Stated task 1:
Repeat verbatim the stretch of the traffic model text between "The segment model has" and "when arriving the boundary.", inclusive.

Given text:
--- BEGIN ---
As a result, the vehicle arrival rate q is determined by

$$q=\frac{E(p\_size)}{\Delta +E\left(r_{gap}\right)+E(p\_size)·hw},$$

(2)

where $E\left(r_{gap}\right)$ is the mean value of $r_{gap}$, $E(p\_size)$ is the mean value of the size of the platoon generated which is drawn from a binomial distribution with size limit of $p\_siz{e}_{max}$. According to Equation (2), given the vehicle arrival rate, $E(p\_size)$ is calculated by

$$E(p\_size)=\frac{q·(\Delta +E\left(r_{gap}\right))}{1-q·hw}.$$

(3)

2.2.2. Segment Model

The segment model has two pairs of input and output port: $InPorts=\{“p\_in”,“e\_in”\}$, $OutPorts=\{“p\_out”,“e\_out”\}$, where “$p\_in$” is used to receive $platoon$/$revise$ messages, $“p\_out”$ is used to send $platoon$ messages, $“e\_in”$ and $“e\_out”$ are used to get and send $exit$ messages. Three attributes are defined for the segment model: $V_{max}$ is the speed limit of the segment, $segLength$ is the length of the segment, and C represents the maximum number of vehicles on the segment. There are three state variables in the segment model: $platoonList$ records the information of all platoons on the segment including the platoon which is entering or leaving the segment; $vn$ is the number of all vehicles in $platoonList$; $out$ indicates whether the platoons can leave the segment when arriving the boundary.
--- END ---
(Dataset entries)
--- BEGIN ---
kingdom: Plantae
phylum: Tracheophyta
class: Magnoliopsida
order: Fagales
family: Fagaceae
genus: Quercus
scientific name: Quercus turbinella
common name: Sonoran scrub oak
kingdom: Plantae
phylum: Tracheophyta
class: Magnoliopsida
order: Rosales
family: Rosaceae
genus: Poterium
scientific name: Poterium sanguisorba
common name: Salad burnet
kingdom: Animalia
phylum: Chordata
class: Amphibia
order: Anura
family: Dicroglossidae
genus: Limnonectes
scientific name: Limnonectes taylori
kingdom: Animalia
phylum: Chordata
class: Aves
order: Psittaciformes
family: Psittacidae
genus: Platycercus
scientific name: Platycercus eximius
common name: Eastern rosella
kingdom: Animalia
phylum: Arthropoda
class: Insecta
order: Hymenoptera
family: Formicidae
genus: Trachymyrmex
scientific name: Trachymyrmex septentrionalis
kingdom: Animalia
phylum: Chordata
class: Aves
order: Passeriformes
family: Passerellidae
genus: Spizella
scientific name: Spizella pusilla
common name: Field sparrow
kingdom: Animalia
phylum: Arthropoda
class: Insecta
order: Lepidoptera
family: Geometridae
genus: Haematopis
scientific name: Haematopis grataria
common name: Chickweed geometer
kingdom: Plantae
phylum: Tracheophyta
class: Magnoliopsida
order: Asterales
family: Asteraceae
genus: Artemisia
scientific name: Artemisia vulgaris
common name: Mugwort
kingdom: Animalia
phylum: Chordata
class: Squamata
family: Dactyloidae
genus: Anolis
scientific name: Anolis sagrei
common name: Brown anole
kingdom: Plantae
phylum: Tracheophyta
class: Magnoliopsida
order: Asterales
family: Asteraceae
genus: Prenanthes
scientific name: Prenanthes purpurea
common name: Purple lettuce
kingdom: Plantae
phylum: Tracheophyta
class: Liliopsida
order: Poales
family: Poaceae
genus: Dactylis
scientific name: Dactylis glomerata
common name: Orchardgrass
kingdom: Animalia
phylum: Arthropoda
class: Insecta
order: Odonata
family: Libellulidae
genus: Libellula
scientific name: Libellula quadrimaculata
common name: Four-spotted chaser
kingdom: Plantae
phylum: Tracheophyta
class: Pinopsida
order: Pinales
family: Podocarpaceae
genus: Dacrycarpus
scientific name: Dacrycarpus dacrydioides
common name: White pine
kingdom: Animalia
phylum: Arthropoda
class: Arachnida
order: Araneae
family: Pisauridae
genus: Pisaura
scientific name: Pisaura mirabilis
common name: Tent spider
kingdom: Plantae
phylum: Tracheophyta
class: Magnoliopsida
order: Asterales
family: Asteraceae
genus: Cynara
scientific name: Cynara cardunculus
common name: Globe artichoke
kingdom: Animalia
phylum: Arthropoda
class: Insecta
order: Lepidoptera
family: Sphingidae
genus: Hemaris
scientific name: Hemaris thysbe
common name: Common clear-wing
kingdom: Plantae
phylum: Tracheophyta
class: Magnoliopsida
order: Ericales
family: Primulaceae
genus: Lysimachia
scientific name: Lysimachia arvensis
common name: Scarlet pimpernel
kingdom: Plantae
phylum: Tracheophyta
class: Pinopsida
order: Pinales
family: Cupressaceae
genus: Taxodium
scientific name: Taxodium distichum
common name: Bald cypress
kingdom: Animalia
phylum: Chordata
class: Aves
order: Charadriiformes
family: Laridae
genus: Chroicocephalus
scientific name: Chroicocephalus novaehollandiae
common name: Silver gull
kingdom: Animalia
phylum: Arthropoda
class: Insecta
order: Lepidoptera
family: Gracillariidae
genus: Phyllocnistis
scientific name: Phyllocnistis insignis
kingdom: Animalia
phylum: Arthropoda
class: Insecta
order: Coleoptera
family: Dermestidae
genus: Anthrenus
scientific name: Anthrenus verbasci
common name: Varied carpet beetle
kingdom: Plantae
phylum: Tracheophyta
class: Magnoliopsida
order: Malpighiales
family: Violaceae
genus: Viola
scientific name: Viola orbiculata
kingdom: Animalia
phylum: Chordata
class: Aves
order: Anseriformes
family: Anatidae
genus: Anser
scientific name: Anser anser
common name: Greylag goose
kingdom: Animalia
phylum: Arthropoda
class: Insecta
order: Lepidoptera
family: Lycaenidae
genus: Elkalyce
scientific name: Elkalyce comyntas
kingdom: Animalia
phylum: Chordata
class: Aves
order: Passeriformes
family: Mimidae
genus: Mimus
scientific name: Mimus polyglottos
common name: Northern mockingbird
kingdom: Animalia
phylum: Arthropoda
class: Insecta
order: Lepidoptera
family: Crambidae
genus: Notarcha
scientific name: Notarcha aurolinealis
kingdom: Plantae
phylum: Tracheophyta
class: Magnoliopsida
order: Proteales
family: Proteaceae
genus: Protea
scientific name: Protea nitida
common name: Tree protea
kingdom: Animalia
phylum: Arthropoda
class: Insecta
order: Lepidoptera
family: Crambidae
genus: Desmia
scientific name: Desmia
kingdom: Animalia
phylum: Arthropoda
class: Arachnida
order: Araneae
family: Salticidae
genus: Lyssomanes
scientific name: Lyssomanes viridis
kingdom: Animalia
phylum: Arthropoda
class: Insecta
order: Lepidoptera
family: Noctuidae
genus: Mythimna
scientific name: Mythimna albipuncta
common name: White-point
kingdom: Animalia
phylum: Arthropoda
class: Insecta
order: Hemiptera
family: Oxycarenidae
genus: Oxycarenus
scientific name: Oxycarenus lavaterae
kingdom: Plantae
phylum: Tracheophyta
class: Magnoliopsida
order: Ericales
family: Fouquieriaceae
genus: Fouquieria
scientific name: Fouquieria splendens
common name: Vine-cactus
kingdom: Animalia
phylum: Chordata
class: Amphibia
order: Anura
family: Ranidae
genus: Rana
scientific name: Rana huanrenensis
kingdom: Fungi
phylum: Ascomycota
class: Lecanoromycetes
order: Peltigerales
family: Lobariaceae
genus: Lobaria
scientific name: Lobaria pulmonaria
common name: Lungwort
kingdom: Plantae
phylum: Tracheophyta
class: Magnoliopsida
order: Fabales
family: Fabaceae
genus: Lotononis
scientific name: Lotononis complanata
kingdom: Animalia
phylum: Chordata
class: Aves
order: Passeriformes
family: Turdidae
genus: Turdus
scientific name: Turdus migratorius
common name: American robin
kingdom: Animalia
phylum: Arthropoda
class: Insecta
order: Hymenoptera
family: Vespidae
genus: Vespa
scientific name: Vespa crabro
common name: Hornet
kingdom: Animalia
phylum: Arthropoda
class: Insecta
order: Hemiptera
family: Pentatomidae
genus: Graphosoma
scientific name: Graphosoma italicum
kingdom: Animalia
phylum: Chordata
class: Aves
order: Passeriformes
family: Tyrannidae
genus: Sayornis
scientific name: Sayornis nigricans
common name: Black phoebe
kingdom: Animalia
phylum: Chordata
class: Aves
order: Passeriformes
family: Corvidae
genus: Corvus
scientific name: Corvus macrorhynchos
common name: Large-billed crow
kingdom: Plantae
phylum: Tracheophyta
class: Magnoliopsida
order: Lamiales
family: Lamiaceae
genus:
--- END ---
Stated task 2:
Reproduce verbatim the listing lines between the line holding "scientific name: Cynara cardunculus" and the line holding "common name: Scarlet pimpernel", inclusive.

Final result 1:
The segment model has two pairs of input and output port: $InPorts=\{“p\_in”,“e\_in”\}$, $OutPorts=\{“p\_out”,“e\_out”\}$, where “$p\_in$” is used to receive $platoon$/$revise$ messages, $“p\_out”$ is used to send $platoon$ messages, $“e\_in”$ and $“e\_out”$ are used to get and send $exit$ messages. Three attributes are defined for the segment model: $V_{max}$ is the speed limit of the segment, $segLength$ is the length of the segment, and C represents the maximum number of vehicles on the segment. There are three state variables in the segment model: $platoonList$ records the information of all platoons on the segment including the platoon which is entering or leaving the segment; $vn$ is the number of all vehicles in $platoonList$; $out$ indicates whether the platoons can leave the segment when arriving the boundary.

Final result 2:
scientific name: Cynara cardunculus
common name: Globe artichoke
kingdom: Animalia
phylum: Arthropoda
class: Insecta
order: Lepidoptera
family: Sphingidae
genus: Hemaris
scientific name: Hemaris thysbe
common name: Common clear-wing
kingdom: Plantae
phylum: Tracheophyta
class: Magnoliopsida
order: Ericales
family: Primulaceae
genus: Lysimachia
scientific name: Lysimachia arvensis
common name: Scarlet pimpernel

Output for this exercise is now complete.